Nella Weil la cattolicità, cioè l'universalità e la cosmicità dell'amore, reclama un
carattere ontologico: “Ogni cosa che esiste è un ugual misura sorretta
nell'esistenza dall'amore creatore di Dio” (p.57). E’ un “Dio” che coincide con
l’amore per le cose di questo mondo e che ha un'unica misura: l'universo intero,
visto nella sua globalità. L'amore dell’anima si esprime da questo luogo
metaforico da cui abbassa il proprio sguardo “su tutti gli esseri e su ogni cosa”

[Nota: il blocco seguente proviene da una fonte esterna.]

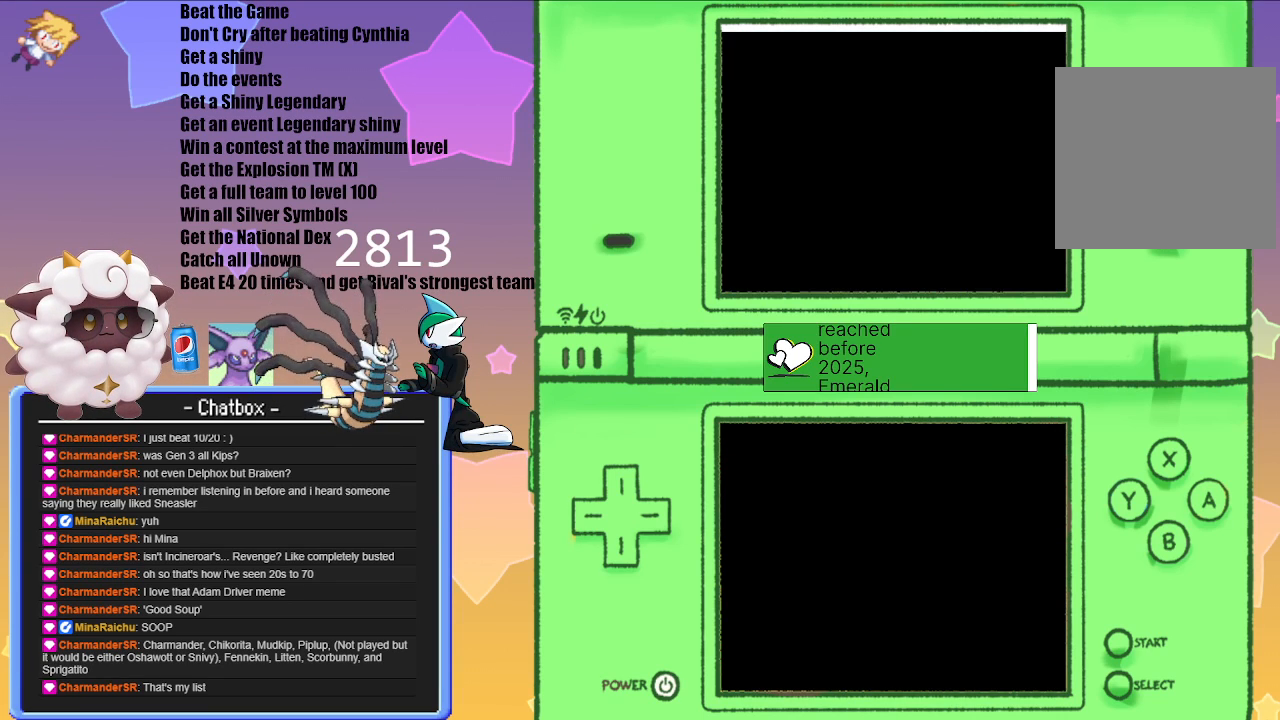
{"buttons": [], "left_stick": "center", "right_stick": "center", "events": []}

(p.57). E una visione a-confessionale che richiama e supera insieme quella
vetero-testamentaria e quella spinoziana. La domanda cruciale, che giustifica la
non adesione alla Chiesa, pone in questione la cattolicità stessa del
cristianesimo: “Con quale diritto il cristianesimo si dichiara cattolico, se poi
l'universo stesso ne è escluso?” (p.120).